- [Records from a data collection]
==============================

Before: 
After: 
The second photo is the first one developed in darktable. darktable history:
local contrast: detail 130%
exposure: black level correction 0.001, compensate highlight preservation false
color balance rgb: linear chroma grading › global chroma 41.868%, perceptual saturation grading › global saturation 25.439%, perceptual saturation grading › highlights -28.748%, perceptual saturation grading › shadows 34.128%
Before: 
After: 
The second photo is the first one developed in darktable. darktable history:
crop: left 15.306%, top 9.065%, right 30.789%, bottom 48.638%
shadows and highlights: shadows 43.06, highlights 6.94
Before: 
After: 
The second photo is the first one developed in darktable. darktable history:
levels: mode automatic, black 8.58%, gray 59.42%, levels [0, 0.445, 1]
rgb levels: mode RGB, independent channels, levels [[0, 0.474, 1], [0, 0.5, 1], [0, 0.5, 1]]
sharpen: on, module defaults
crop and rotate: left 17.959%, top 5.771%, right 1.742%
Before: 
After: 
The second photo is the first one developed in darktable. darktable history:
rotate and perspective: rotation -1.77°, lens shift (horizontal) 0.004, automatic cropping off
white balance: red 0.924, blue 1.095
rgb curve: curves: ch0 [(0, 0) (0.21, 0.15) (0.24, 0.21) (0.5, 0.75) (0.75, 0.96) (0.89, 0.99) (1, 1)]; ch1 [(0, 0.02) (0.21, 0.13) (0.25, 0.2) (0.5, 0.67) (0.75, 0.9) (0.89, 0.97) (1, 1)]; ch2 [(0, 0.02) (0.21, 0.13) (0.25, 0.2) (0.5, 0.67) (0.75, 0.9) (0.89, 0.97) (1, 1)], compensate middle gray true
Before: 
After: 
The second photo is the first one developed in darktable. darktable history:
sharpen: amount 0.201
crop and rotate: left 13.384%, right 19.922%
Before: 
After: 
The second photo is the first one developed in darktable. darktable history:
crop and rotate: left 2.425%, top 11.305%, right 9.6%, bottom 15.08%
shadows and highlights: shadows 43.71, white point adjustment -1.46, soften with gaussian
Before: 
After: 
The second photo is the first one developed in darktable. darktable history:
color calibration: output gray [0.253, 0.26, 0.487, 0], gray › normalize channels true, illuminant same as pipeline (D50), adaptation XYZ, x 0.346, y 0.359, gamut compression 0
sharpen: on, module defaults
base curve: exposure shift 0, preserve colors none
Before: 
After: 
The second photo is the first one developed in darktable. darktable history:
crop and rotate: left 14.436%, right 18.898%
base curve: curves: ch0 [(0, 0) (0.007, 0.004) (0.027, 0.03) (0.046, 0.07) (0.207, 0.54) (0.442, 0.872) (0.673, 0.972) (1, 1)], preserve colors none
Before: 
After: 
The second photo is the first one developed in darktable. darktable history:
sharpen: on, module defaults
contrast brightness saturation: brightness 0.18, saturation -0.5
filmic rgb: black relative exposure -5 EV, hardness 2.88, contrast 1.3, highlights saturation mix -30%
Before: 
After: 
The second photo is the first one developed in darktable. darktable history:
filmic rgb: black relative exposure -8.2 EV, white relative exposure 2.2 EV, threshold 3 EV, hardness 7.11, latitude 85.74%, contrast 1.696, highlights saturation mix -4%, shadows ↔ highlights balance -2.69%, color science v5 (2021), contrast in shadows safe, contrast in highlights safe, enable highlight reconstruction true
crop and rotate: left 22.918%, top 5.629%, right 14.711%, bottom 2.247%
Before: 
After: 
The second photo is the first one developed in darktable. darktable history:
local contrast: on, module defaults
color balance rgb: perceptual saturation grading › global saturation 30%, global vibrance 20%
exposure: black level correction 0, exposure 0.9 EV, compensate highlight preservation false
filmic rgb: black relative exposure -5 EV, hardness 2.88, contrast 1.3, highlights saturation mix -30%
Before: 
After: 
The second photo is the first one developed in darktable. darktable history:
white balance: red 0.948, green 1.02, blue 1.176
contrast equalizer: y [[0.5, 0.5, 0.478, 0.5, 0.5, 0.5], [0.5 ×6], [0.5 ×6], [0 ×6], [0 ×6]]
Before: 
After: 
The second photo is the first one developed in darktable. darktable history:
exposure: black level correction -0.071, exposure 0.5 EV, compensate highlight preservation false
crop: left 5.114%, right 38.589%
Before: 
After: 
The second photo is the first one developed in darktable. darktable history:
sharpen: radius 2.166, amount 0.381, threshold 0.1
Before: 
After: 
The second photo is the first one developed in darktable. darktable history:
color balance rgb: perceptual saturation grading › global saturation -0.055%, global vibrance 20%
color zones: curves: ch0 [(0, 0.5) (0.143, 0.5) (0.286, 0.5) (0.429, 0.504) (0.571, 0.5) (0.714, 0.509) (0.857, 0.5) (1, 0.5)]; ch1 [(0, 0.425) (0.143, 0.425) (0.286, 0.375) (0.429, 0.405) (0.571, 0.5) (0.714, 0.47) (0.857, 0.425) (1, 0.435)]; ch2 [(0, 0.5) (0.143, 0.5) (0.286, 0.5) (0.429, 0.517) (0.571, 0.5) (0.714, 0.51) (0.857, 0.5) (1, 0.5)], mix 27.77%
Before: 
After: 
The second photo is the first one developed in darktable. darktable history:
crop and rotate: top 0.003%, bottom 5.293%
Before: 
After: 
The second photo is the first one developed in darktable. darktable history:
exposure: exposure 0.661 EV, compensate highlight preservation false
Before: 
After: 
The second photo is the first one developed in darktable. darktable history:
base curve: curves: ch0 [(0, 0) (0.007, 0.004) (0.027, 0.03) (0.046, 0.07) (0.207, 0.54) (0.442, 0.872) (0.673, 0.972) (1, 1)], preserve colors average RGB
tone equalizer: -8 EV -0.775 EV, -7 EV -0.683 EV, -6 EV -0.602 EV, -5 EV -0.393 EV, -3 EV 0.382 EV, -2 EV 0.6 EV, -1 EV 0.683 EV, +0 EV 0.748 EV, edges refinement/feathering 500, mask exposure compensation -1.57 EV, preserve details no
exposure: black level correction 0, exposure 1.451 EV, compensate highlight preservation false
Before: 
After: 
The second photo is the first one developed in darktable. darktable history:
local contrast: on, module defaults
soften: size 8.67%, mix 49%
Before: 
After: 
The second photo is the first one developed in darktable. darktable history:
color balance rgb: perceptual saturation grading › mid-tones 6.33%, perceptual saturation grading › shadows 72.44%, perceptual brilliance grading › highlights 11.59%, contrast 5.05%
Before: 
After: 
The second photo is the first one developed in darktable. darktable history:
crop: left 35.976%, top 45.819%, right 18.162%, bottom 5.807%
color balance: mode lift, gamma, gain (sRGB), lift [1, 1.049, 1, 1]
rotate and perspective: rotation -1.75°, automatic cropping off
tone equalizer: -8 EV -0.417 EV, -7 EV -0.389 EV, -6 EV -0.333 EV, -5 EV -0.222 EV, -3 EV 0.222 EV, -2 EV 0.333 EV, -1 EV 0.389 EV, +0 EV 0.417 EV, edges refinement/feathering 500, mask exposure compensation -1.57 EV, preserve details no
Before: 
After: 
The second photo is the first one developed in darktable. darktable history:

==============================

- [TASK DESCRIPTION]
Rewrite the records above so that each "darktable history" becomes "edit history", leaving every other line unchanged.

- [EXERCISE OUTPUT]
Before: 
After: 
The second photo is the first one developed in darktable. edit history:
local contrast: detail 130%
exposure: black level correction 0.001, compensate highlight preservation false
color balance rgb: linear chroma grading › global chroma 41.868%, perceptual saturation grading › global saturation 25.439%, perceptual saturation grading › highlights -28.748%, perceptual saturation grading › shadows 34.128%
Before: 
After: 
The second photo is the first one developed in darktable. edit history:
crop: left 15.306%, top 9.065%, right 30.789%, bottom 48.638%
shadows and highlights: shadows 43.06, highlights 6.94
Before: 
After: 
The second photo is the first one developed in darktable. edit history:
levels: mode automatic, black 8.58%, gray 59.42%, levels [0, 0.445, 1]
rgb levels: mode RGB, independent channels, levels [[0, 0.474, 1], [0, 0.5, 1], [0, 0.5, 1]]
sharpen: on, module defaults
crop and rotate: left 17.959%, top 5.771%, right 1.742%
Before: 
After: 
The second photo is the first one developed in darktable. edit history:
rotate and perspective: rotation -1.77°, lens shift (horizontal) 0.004, automatic cropping off
white balance: red 0.924, blue 1.095
rgb curve: curves: ch0 [(0, 0) (0.21, 0.15) (0.24, 0.21) (0.5, 0.75) (0.75, 0.96) (0.89, 0.99) (1, 1)]; ch1 [(0, 0.02) (0.21, 0.13) (0.25, 0.2) (0.5, 0.67) (0.75, 0.9) (0.89, 0.97) (1, 1)]; ch2 [(0, 0.02) (0.21, 0.13) (0.25, 0.2) (0.5, 0.67) (0.75, 0.9) (0.89, 0.97) (1, 1)], compensate middle gray true
Before: 
After: 
The second photo is the first one developed in darktable. edit history:
sharpen: amount 0.201
crop and rotate: left 13.384%, right 19.922%
Before: 
After: 
The second photo is the first one developed in darktable. edit history:
crop and rotate: left 2.425%, top 11.305%, right 9.6%, bottom 15.08%
shadows and highlights: shadows 43.71, white point adjustment -1.46, soften with gaussian
Before: 
After: 
The second photo is the first one developed in darktable. edit history:
color calibration: output gray [0.253, 0.26, 0.487, 0], gray › normalize channels true, illuminant same as pipeline (D50), adaptation XYZ, x 0.346, y 0.359, gamut compression 0
sharpen: on, module defaults
base curve: exposure shift 0, preserve colors none
Before: 
After: 
The second photo is the first one developed in darktable. edit history:
crop and rotate: left 14.436%, right 18.898%
base curve: curves: ch0 [(0, 0) (0.007, 0.004) (0.027, 0.03) (0.046, 0.07) (0.207, 0.54) (0.442, 0.872) (0.673, 0.972) (1, 1)], preserve colors none
Before: 
After: 
The second photo is the first one developed in darktable. edit history:
sharpen: on, module defaults
contrast brightness saturation: brightness 0.18, saturation -0.5
filmic rgb: black relative exposure -5 EV, hardness 2.88, contrast 1.3, highlights saturation mix -30%
Before: 
After: 
The second photo is the first one developed in darktable. edit history:
filmic rgb: black relative exposure -8.2 EV, white relative exposure 2.2 EV, threshold 3 EV, hardness 7.11, latitude 85.74%, contrast 1.696, highlights saturation mix -4%, shadows ↔ highlights balance -2.69%, color science v5 (2021), contrast in shadows safe, contrast in highlights safe, enable highlight reconstruction true
crop and rotate: left 22.918%, top 5.629%, right 14.711%, bottom 2.247%
Before: 
After: 
The second photo is the first one developed in darktable. edit history:
local contrast: on, module defaults
color balance rgb: perceptual saturation grading › global saturation 30%, global vibrance 20%
exposure: black level correction 0, exposure 0.9 EV, compensate highlight preservation false
filmic rgb: black relative exposure -5 EV, hardness 2.88, contrast 1.3, highlights saturation mix -30%
Before: 
After: 
The second photo is the first one developed in darktable. edit history:
white balance: red 0.948, green 1.02, blue 1.176
contrast equalizer: y [[0.5, 0.5, 0.478, 0.5, 0.5, 0.5], [0.5 ×6], [0.5 ×6], [0 ×6], [0 ×6]]
Before: 
After: 
The second photo is the first one developed in darktable. edit history:
exposure: black level correction -0.071, exposure 0.5 EV, compensate highlight preservation false
crop: left 5.114%, right 38.589%
Before: 
After: 
The second photo is the first one developed in darktable. edit history:
sharpen: radius 2.166, amount 0.381, threshold 0.1
Before: 
After: 
The second photo is the first one developed in darktable. edit history:
color balance rgb: perceptual saturation grading › global saturation -0.055%, global vibrance 20%
color zones: curves: ch0 [(0, 0.5) (0.143, 0.5) (0.286, 0.5) (0.429, 0.504) (0.571, 0.5) (0.714, 0.509) (0.857, 0.5) (1, 0.5)]; ch1 [(0, 0.425) (0.143, 0.425) (0.286, 0.375) (0.429, 0.405) (0.571, 0.5) (0.714, 0.47) (0.857, 0.425) (1, 0.435)]; ch2 [(0, 0.5) (0.143, 0.5) (0.286, 0.5) (0.429, 0.517) (0.571, 0.5) (0.714, 0.51) (0.857, 0.5) (1, 0.5)], mix 27.77%
Before: 
After: 
The second photo is the first one developed in darktable. edit history:
crop and rotate: top 0.003%, bottom 5.293%
Before: 
After: 
The second photo is the first one developed in darktable. edit history:
exposure: exposure 0.661 EV, compensate highlight preservation false
Before: 
After: 
The second photo is the first one developed in darktable. edit history:
base curve: curves: ch0 [(0, 0) (0.007, 0.004) (0.027, 0.03) (0.046, 0.07) (0.207, 0.54) (0.442, 0.872) (0.673, 0.972) (1, 1)], preserve colors average RGB
tone equalizer: -8 EV -0.775 EV, -7 EV -0.683 EV, -6 EV -0.602 EV, -5 EV -0.393 EV, -3 EV 0.382 EV, -2 EV 0.6 EV, -1 EV 0.683 EV, +0 EV 0.748 EV, edges refinement/feathering 500, mask exposure compensation -1.57 EV, preserve details no
exposure: black level correction 0, exposure 1.451 EV, compensate highlight preservation false
Before: 
After: 
The second photo is the first one developed in darktable. edit history:
local contrast: on, module defaults
soften: size 8.67%, mix 49%
Before: 
After: 
The second photo is the first one developed in darktable. edit history:
color balance rgb: perceptual saturation grading › mid-tones 6.33%, perceptual saturation grading › shadows 72.44%, perceptual brilliance grading › highlights 11.59%, contrast 5.05%
Before: 
After: 
The second photo is the first one developed in darktable. edit history:
crop: left 35.976%, top 45.819%, right 18.162%, bottom 5.807%
color balance: mode lift, gamma, gain (sRGB), lift [1, 1.049, 1, 1]
rotate and perspective: rotation -1.75°, automatic cropping off
tone equalizer: -8 EV -0.417 EV, -7 EV -0.389 EV, -6 EV -0.333 EV, -5 EV -0.222 EV, -3 EV 0.222 EV, -2 EV 0.333 EV, -1 EV 0.389 EV, +0 EV 0.417 EV, edges refinement/feathering 500, mask exposure compensation -1.57 EV, preserve details no
Before: 
After: 
The second photo is the first one developed in darktable. edit history:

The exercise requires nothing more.